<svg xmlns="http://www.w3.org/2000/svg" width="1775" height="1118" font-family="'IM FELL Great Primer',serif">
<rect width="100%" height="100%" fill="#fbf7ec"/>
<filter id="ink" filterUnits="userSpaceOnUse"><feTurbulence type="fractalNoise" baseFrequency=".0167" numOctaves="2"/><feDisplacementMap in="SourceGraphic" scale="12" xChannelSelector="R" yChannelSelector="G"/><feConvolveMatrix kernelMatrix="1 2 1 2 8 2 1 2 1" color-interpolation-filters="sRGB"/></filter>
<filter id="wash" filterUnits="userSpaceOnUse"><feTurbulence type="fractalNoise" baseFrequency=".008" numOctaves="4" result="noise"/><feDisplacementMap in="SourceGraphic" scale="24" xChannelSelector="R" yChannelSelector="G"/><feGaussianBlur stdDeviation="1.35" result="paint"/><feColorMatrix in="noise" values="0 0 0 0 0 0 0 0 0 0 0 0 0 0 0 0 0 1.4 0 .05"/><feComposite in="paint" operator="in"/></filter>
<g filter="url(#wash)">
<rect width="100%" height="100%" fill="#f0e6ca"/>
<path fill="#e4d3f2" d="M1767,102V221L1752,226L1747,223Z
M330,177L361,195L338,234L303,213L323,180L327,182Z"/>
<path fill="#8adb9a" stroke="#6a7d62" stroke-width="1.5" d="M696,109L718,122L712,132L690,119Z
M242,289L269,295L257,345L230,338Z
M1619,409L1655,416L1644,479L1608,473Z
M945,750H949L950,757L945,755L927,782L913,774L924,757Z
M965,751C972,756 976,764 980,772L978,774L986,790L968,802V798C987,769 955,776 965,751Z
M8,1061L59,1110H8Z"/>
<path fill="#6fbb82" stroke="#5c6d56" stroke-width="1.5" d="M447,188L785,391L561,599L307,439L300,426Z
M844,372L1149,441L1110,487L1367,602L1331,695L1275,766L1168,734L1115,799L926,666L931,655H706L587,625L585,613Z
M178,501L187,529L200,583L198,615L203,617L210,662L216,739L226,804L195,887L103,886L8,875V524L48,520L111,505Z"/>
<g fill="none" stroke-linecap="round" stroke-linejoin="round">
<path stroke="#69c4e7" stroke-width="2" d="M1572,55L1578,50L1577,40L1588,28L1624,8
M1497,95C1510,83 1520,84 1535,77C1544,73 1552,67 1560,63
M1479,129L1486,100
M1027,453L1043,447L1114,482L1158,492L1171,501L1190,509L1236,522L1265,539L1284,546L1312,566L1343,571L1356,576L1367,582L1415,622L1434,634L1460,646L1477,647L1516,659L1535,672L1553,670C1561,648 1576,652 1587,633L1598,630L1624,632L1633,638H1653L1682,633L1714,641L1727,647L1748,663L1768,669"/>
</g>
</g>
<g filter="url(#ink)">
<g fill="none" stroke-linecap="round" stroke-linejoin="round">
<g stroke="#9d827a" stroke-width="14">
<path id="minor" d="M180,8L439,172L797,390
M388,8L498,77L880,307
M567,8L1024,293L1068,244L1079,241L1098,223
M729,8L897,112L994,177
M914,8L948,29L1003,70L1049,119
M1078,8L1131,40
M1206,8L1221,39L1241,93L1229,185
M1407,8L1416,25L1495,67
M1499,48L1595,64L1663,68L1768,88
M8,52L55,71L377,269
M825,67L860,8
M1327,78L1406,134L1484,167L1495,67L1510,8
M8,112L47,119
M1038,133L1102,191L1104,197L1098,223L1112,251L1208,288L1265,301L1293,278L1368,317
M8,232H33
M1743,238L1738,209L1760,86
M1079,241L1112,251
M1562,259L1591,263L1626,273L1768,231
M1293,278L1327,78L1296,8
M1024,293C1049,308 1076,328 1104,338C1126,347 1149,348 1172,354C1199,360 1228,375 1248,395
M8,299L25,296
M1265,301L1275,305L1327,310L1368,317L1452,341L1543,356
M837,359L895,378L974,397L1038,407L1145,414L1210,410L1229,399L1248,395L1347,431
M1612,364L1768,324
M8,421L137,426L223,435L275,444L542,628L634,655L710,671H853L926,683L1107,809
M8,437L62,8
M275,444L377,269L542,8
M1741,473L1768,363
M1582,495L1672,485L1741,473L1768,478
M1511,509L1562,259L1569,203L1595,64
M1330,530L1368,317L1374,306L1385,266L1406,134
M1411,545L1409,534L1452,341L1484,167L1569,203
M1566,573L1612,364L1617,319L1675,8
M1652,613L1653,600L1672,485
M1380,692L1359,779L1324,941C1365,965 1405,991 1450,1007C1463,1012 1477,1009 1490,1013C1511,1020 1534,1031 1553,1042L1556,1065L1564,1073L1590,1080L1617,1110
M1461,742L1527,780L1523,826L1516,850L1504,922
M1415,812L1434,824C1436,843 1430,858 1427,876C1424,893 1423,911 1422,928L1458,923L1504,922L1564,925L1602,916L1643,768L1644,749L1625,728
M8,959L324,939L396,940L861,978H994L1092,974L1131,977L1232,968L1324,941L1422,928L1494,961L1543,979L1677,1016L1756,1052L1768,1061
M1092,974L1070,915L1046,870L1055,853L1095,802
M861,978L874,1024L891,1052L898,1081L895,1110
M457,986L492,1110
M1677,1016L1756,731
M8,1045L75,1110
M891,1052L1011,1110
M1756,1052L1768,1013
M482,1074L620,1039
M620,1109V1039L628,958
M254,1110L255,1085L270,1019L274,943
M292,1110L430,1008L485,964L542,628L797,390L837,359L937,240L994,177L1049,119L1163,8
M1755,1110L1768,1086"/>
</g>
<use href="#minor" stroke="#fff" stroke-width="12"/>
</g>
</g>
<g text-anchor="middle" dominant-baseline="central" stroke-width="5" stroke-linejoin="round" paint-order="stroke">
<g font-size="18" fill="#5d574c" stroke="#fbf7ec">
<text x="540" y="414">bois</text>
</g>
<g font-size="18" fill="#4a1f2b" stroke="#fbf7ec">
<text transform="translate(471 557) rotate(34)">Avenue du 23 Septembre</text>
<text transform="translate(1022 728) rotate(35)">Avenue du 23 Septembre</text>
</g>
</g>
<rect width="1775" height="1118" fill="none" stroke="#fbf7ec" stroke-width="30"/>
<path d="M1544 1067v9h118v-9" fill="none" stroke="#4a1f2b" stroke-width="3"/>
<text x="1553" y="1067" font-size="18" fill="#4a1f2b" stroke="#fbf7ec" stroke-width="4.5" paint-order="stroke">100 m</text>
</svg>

------------------------------------------------

Gather each line from the listing above that holds "filterUnits".

## OUTPUT FOR THIS EXERCISE
<filter id="ink" filterUnits="userSpaceOnUse"><feTurbulence type="fractalNoise" baseFrequency=".0167" numOctaves="2"/><feDisplacementMap in="SourceGraphic" scale="12" xChannelSelector="R" yChannelSelector="G"/><feConvolveMatrix kernelMatrix="1 2 1 2 8 2 1 2 1" color-interpolation-filters="sRGB"/></filter>
<filter id="wash" filterUnits="userSpaceOnUse"><feTurbulence type="fractalNoise" baseFrequency=".008" numOctaves="4" result="noise"/><feDisplacementMap in="SourceGraphic" scale="24" xChannelSelector="R" yChannelSelector="G"/><feGaussianBlur stdDeviation="1.35" result="paint"/><feColorMatrix in="noise" values="0 0 0 0 0 0 0 0 0 0 0 0 0 0 0 0 0 1.4 0 .05"/><feComposite in="paint" operator="in"/></filter>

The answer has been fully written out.